─── EXCERPTED TEXT
Analysis of the Averaged Values and the Probability Distribution Functions of Water Balance Components

We will start the analysis of the simulation data by comparing the mean values of water balance components (averaged over the basin and over the period of computer experiment). First, we compared the data of experiments, which, by their nature, could be compared with the climatic (modern) data. Based on paleogeographic concepts and the conditions of the implementation of experiments PI, Mh, and H (as mentioned above), the data that refer to the modern climate and the mid-Holocene are to be in general agreement as they refer to the interglacial stage. The differences that can be seen, for example, in the Blytt–Sernander paleogeographic scheme are much less important than the difference between glacial/interglacial epochs.

As can be seen from Fig. 1, all four models demonstrate similar behavior: the model precipitation and evaporation over the Volga basin are considerably overestimated (by 25–60 and 60−100%, respectively) compared with the modern data; however, despite these discrepancies, the runoff values were close to the hydrometric runoff values (the scatter was ±30%). This fact causes contradictory impressions. On the one hand, the absolute value of river runoff is reproduced more or less adequately.

Fig. 1.
figure 1

Comparison (by data of observation and simulation) of data on precipitation, evaporation, and runoff (km3) over the Volga basin by data of climatic models. Observation data: runoff, evaporation, and precipitation [2, 4] are plotted successively on the abscissa.

On the other hand, this is the result of the incorrect reproduction of precipitation and evaporation by the model because of the incorrect simulation of the features of the regional climate regime. This fact reduces the level of confidence in the simulation results, because the observed incorrect reproduction of the runoff-formation mechanism does not guarantee the correctness of the results under climate conditions other than the modern ones. As far as the products of global modeling are involved, theoretically, the situation can be improved by reanalysis or, moreover, current data of weather forecast (see below), the use of which always “forces” the model onto the correct evolution trajectory.
──────
TASK OBJECTIVE:
Continue the passage on modeled water balance components for the Volga basin, picking up right after its final sentence.
─── DATASET EXCERPT
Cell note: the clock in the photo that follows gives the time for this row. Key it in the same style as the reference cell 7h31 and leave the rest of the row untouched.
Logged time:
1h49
──────
THE ANSWER:
Comparing the precipitation and evaporation over the Volga Basin, as well as the apparent evaporation, we note that the probability distribution functions can be very well approximated by the normal distribution. One can clearly see that the variation ranges are different and the variations of precipitation are much greater (Fig. 2).

Fig. 2.
figure 2

Integral distribution functions of the recurrence of precipitation and evaporation, averaged over Volga basin, as well as apparent evaporation from sea surface (10–3 km3) for experiment mpi_PI and the appropriate functions of normal distribution.

To control the runoff value, directly calculated by the models, it was compared with the so-called climatic runoff, which is also calculated by model data. The latter value is calculated as the difference between precipitation and evaporation over the basin, which is averaged over the entire observation period. Considering the algorithm used for the model calculations, we can expect the equality of the runoff and the climatic runoff; however, as can be seen from Table 2, some moisture accumulations/losses are possible in the soil layer. Overall, the deviations never exceed 2%, except for one case corresponding to experiment inm_LGM. However, the excess over the climatic runoff in this case is due to the incorporation of the additional amount of water that penetrates into the Volga Basin because of melting of the Scandinavian Glacial Sheet.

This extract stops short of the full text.